§ **What the exercise asks**: Copy every line of the listing below word for word, leaving out the pictures.

● ● ● ● ●

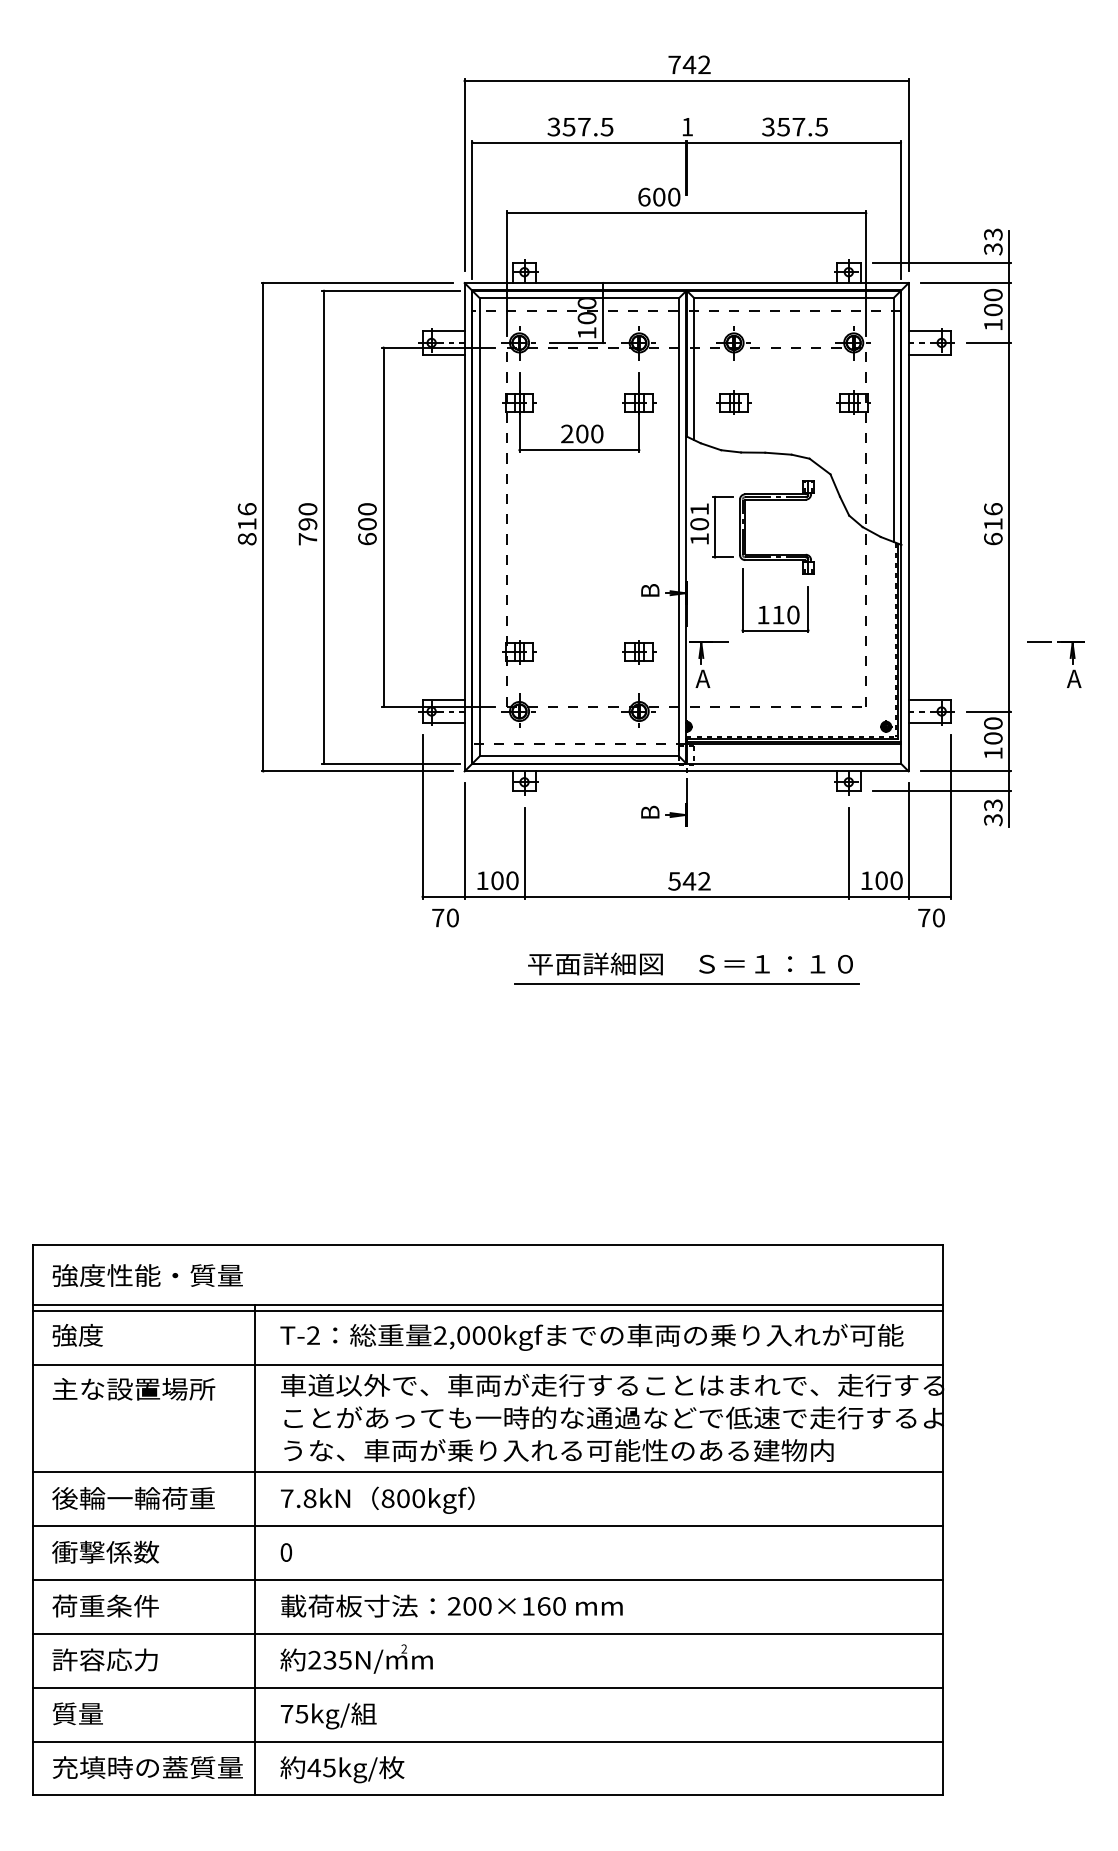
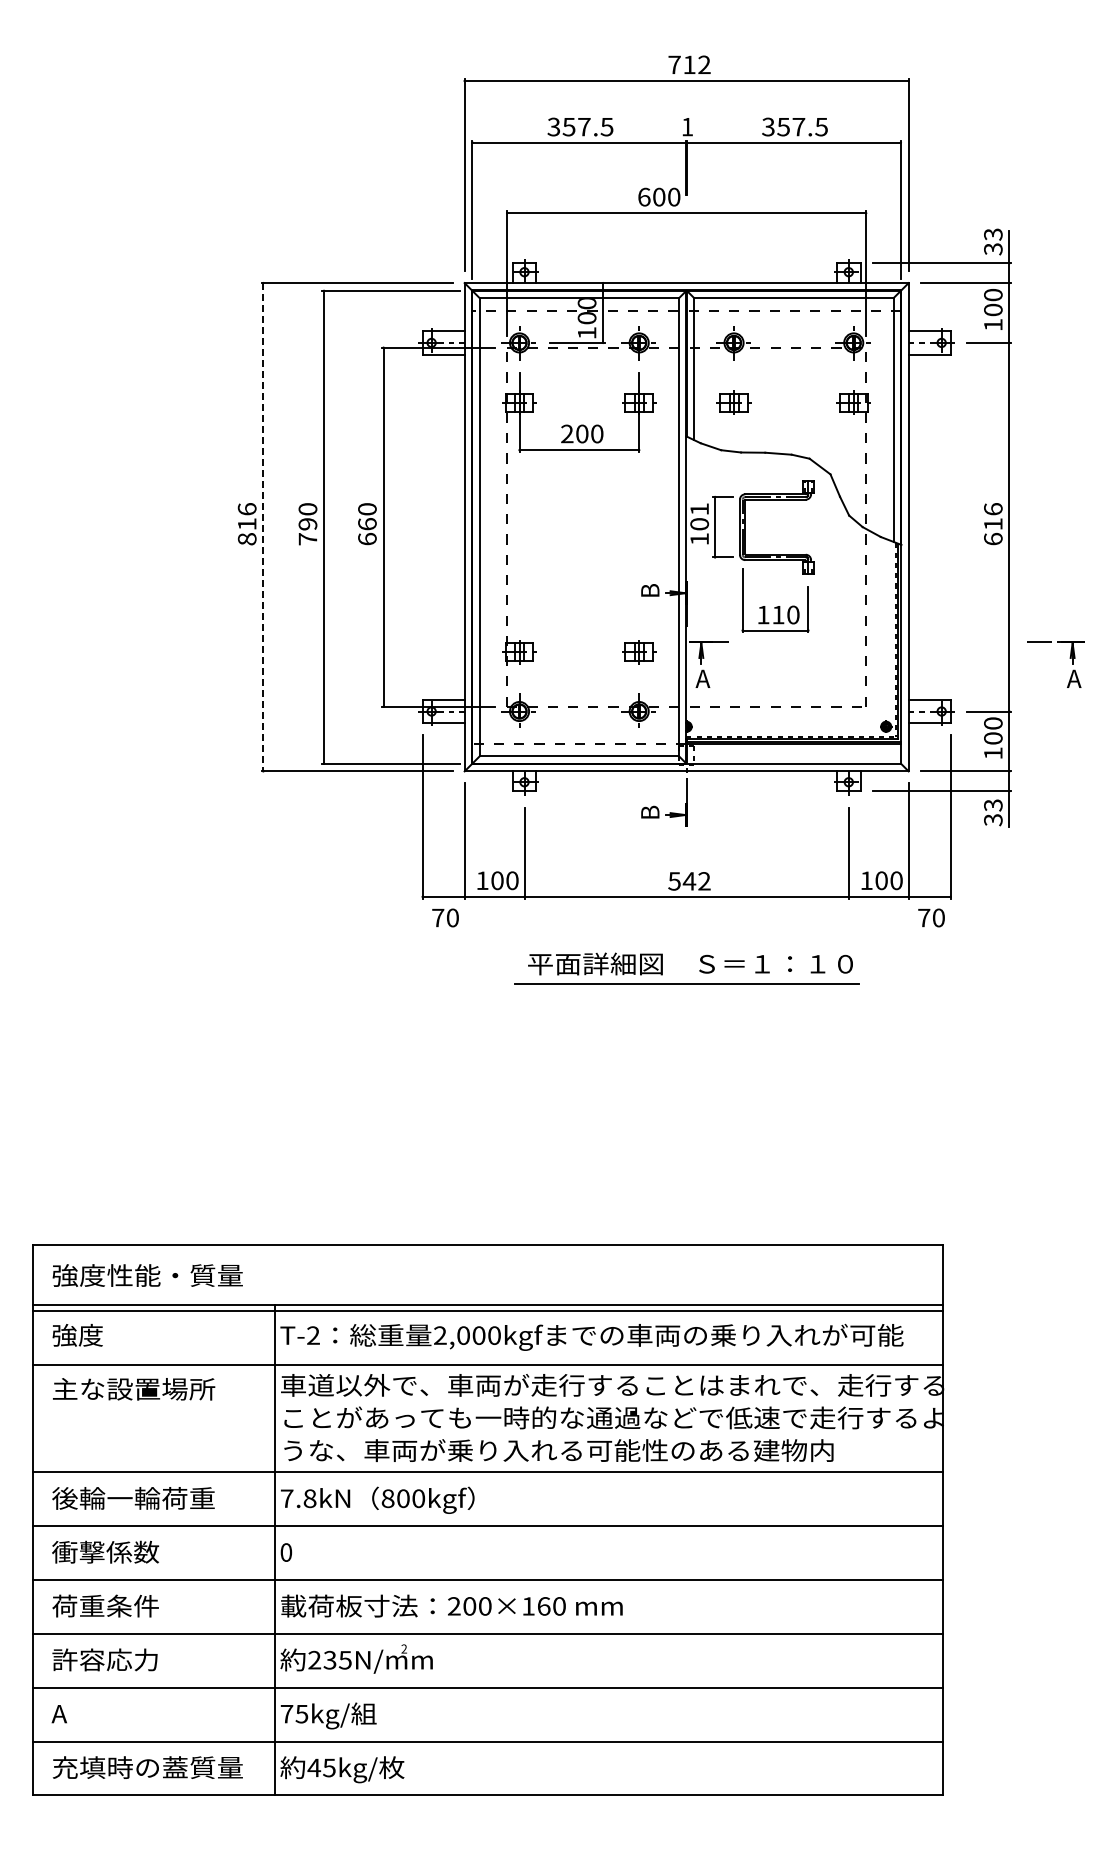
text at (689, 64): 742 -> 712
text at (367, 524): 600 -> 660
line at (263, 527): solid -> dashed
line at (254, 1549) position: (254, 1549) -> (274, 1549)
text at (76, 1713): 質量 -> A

● ● ● ● ●

§ **Output of the task**:
text at (689, 64): 742 -> 712
text at (367, 524): 600 -> 660
line at (263, 527): solid -> dashed
line at (254, 1549) position: (254, 1549) -> (274, 1549)
text at (76, 1713): 質量 -> A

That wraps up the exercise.